Le hizo un aspaviento con la mano y se dirigió de nuevo a su banco. «¡Espera!- imploró el Papamoscas-. No te vayas, que me aburro. La gente parece tonta cuando me mira desde ahí abajo. Yo doy las campanadas, abro la boca, y ellos cogen y hacen lo mismo». Pepe Asdrúbal le miró con desconfianza. «¿Y qué quieres de mí, majo?».

El Papamoscas respondió: «Te concedo un deseo. Pídeme lo que quieras». Pepe Asdrúbal frunció el ceño e inquirió: «¿Eres mago, como el calvo de la Lotería de Navidad?». El Papamoscas contestó que sí, que justo ese era su hijo. El anciano exclamó inmediatamente: «¡Regálame un billete de avión a Alemania!». El Papamoscas no parecía muy convencido. «¿Para qué lo quieres? Estás aviejado y tú en un avión no aguantarías ni el control de seguridad».

Pepe Asdrúbal respondió: «¡Quiero ver a mi nieto! ¡Está allí trabajando!». El Papamoscas le pidió paciencia y comentó con voz muy pausada: «Haremos una cosa. En vez de darte un billete de avión, voy a devolverte la juventud. Así, podrás viajar a Alemania sin riesgo de palmarla -Pepe Asdrúbal escuchaba con atención-. Solo hay un problema», prosiguió el Papamoscas, «y es que no puedo darte un cuerpo joven si tienes un carácter de viejo. Así que antes de quitarte las arrugas, tendrás que aprender a comportarte como un jovenzuelo».

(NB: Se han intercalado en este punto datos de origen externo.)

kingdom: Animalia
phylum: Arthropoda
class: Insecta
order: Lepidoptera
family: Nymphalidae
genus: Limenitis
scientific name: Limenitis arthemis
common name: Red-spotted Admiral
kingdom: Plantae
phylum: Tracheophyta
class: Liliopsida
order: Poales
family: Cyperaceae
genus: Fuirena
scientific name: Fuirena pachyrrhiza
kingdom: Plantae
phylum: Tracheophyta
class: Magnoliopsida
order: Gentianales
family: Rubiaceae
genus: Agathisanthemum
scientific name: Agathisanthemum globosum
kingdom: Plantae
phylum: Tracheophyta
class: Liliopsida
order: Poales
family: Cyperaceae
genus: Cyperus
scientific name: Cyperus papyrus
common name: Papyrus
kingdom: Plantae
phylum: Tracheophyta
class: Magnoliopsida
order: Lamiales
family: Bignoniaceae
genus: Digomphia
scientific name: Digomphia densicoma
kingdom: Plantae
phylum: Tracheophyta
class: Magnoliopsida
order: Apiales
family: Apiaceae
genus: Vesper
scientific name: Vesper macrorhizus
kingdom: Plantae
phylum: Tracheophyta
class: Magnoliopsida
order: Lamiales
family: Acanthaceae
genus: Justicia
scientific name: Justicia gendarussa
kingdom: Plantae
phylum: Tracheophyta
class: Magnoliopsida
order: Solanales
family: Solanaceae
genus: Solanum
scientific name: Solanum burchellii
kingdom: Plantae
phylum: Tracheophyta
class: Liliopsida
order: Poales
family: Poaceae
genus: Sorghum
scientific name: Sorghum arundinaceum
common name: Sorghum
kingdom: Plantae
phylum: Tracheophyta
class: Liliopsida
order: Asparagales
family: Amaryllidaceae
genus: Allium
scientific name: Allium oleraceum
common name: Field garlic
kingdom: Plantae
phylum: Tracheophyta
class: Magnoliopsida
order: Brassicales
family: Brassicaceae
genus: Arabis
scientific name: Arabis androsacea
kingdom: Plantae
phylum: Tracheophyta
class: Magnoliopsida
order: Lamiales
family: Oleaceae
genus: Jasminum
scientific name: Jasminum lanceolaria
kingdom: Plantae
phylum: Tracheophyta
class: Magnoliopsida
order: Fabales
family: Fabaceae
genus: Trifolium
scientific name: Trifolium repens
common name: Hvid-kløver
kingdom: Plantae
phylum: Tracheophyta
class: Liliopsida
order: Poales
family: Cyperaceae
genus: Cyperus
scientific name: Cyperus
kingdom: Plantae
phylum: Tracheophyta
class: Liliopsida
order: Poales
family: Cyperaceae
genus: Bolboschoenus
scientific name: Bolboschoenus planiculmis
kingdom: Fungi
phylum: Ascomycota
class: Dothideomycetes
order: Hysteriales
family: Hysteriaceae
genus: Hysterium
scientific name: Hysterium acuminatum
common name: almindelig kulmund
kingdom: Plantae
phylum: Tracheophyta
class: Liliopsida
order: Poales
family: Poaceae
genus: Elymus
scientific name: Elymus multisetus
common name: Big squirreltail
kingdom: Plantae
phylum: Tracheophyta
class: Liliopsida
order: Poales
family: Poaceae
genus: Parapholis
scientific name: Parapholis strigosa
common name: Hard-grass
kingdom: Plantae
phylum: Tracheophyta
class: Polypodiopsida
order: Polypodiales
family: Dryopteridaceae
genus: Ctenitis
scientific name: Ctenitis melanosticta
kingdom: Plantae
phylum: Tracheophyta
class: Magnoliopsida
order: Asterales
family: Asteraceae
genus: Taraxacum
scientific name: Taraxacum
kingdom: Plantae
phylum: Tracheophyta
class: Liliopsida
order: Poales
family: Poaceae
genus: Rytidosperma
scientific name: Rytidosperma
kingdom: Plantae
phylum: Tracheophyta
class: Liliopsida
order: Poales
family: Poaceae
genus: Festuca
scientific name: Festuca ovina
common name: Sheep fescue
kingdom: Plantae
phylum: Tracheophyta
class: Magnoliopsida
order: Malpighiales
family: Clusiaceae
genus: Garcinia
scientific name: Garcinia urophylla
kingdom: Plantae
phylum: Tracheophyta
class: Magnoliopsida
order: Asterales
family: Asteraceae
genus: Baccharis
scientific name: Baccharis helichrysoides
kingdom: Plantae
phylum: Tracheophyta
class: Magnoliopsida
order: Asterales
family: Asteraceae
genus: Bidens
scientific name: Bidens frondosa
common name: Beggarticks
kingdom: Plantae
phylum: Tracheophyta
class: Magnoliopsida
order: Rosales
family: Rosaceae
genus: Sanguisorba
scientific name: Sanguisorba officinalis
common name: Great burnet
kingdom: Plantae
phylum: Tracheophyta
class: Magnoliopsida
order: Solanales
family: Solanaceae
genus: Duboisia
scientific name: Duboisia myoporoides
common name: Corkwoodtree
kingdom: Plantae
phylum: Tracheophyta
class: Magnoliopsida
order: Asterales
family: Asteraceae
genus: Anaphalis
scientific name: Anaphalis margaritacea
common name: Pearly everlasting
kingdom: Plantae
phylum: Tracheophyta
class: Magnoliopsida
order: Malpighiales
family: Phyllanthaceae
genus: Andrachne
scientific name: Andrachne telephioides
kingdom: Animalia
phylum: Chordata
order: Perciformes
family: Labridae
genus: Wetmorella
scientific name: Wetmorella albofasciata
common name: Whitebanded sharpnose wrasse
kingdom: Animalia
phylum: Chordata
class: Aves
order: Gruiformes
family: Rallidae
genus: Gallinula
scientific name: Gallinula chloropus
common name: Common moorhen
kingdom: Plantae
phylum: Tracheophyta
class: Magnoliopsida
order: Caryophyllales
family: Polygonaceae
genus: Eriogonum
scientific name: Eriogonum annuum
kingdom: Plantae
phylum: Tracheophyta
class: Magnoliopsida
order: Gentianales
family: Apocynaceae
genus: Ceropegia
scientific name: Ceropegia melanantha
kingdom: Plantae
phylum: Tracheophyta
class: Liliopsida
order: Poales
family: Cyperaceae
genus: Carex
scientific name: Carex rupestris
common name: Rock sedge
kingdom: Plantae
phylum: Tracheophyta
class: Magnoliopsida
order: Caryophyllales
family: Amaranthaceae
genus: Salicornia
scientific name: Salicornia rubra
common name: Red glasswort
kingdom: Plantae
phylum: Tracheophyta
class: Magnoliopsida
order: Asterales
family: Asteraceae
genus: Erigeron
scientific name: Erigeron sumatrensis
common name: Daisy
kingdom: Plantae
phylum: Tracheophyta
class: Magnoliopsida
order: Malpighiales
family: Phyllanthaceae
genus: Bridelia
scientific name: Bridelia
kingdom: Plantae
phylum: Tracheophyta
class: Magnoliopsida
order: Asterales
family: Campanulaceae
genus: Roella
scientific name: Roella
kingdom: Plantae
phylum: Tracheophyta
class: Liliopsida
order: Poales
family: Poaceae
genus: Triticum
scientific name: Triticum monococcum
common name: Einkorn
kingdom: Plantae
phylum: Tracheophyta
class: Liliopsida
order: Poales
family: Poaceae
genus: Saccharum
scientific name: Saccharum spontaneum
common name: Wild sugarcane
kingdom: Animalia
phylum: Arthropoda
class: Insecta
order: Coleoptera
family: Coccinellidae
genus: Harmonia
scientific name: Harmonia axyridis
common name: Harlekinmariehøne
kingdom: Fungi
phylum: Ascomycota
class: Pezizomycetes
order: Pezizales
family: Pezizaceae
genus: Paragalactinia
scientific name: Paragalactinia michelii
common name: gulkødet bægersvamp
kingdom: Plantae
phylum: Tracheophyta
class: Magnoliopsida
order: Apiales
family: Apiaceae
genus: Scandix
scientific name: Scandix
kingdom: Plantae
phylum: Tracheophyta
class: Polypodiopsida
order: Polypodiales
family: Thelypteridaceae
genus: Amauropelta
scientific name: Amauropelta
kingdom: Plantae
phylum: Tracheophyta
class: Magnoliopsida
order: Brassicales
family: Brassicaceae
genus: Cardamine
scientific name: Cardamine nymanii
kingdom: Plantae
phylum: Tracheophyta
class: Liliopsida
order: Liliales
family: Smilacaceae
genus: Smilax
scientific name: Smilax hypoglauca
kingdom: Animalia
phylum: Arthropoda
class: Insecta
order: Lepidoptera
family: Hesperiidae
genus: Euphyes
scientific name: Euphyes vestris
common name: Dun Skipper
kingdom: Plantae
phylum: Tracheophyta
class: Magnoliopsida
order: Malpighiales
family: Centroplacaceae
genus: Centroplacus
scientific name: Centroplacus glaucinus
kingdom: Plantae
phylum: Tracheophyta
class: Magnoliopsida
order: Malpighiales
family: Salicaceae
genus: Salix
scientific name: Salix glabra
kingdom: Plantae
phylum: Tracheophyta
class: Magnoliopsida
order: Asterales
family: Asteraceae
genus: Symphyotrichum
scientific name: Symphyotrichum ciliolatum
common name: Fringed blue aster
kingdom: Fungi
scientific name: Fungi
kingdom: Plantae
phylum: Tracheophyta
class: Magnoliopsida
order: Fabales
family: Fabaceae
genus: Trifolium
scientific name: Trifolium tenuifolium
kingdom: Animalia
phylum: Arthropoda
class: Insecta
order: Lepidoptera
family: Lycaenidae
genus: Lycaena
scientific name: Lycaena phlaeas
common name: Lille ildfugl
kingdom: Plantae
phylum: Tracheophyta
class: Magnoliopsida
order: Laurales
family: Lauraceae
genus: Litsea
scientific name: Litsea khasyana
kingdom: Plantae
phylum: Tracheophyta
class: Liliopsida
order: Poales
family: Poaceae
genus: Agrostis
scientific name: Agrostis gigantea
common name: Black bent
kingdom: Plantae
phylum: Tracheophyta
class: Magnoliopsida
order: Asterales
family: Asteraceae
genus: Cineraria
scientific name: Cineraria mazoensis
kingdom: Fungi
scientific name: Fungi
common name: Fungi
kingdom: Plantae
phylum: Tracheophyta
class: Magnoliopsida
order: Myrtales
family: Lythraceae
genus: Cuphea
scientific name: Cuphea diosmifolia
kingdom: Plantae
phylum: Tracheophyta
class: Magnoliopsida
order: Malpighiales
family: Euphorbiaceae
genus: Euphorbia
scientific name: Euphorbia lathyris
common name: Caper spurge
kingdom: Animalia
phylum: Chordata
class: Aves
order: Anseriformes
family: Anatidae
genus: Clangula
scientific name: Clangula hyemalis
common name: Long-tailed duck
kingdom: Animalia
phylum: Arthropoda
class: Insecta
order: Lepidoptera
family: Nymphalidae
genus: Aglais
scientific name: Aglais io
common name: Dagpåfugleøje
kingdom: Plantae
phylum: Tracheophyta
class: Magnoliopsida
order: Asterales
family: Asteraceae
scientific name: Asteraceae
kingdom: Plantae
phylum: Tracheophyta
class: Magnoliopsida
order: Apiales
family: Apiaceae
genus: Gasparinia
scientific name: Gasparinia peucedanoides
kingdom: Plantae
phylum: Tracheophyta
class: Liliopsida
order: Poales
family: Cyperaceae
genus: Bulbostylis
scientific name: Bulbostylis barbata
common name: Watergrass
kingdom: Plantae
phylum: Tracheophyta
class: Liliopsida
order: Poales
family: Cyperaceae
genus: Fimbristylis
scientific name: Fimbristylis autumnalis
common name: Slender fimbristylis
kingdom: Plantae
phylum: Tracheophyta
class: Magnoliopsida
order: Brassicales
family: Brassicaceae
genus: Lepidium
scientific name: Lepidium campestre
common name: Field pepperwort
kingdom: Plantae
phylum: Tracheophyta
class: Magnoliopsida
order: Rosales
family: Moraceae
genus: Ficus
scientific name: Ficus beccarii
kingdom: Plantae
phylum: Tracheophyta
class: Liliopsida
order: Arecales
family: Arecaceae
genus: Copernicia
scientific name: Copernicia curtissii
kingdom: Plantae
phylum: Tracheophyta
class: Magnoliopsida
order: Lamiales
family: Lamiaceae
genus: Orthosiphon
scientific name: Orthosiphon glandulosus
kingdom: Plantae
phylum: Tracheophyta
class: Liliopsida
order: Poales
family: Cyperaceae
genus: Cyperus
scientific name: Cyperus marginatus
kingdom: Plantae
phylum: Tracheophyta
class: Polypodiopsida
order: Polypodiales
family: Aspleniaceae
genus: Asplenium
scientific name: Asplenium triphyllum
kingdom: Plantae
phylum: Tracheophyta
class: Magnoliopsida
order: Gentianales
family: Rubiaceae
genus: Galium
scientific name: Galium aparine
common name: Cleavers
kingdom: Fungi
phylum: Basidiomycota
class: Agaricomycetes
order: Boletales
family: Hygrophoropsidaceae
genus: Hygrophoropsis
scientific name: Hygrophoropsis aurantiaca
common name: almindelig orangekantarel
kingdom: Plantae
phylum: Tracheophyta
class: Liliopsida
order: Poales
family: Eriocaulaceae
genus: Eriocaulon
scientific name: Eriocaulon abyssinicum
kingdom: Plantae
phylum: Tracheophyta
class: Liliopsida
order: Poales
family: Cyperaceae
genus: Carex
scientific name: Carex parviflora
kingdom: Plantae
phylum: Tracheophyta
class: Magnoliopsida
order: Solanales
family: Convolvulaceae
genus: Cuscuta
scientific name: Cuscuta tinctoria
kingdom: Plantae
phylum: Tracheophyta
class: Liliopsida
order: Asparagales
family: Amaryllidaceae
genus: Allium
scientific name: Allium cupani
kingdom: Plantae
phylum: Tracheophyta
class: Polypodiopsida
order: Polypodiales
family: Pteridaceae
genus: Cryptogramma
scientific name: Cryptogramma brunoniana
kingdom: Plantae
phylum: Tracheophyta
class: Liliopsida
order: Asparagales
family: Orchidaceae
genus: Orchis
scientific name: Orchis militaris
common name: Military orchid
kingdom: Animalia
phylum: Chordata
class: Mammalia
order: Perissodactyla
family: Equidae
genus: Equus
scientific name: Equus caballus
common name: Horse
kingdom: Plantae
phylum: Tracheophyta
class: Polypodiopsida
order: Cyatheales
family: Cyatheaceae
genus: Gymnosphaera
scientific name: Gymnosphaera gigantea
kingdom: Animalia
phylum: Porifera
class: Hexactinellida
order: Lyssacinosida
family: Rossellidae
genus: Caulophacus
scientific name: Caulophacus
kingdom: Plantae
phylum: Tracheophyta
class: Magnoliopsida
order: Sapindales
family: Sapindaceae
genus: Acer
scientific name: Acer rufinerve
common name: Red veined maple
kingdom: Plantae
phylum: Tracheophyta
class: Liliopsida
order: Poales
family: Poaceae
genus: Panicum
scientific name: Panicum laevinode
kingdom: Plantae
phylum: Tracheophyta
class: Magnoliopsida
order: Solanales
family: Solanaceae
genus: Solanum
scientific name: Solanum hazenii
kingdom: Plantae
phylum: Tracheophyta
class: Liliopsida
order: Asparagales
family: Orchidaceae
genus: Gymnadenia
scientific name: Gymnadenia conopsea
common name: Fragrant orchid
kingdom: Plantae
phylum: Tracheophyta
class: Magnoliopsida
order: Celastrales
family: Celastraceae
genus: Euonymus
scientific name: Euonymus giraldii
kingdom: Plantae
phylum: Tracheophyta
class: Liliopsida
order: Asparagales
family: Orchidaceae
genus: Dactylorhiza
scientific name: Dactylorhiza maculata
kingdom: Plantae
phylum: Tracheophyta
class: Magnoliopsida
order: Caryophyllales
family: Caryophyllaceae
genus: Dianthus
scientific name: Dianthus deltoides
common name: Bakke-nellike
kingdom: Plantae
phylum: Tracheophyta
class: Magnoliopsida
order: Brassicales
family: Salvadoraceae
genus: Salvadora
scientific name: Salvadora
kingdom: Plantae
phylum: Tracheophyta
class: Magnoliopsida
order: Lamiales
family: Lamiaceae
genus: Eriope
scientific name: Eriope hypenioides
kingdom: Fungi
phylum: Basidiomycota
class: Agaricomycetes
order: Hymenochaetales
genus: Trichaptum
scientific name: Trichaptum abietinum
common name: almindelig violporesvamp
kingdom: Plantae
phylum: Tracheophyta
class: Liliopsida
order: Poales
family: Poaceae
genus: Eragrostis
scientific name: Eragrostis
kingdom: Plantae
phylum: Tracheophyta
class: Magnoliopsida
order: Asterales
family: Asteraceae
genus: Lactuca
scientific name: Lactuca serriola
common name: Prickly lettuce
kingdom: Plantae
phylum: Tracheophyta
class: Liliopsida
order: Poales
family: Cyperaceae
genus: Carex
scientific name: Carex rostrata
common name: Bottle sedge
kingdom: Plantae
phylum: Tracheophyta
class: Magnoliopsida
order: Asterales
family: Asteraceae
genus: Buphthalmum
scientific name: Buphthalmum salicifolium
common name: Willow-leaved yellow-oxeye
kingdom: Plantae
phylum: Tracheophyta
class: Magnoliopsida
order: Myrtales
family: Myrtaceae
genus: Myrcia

Pepe Asdrúbal no confiaba en que él, a sus 80 años, pudiese aprender cosas nuevas. Así que apuntó al Papamoscas con el bastón y le largó: «¡Loro viejo no aprende a hablar!». Pepe Asdrúbal le dio la espalda. «Los viejos de hoy sois unos desagradecidos», agregó el Papamoscas. «Te vas a quedar sin ver a tu nieto, por bragazas». Pepe comprendió que sus palabras eran ciertas y se volvió hacia su rostro mefistofélico. Le preguntó qué quería que hiciera y el Papamoscas, muy divertido, sugirió: «No hay mejor forma de recuperar la juventud que juntándose con jóvenes. Mira, este verano hay talleres de Atapuerca en el Museo de la Evolución. Son para niños pero igual te dejan entrar». Pepe Asdrúbal le miraba con incredulidad.

El Papamoscas se encogió de hombros (como buenamente pudo): «¿No querías ver a tu nieto? Pues aprende a ser joven. Ahí queda eso».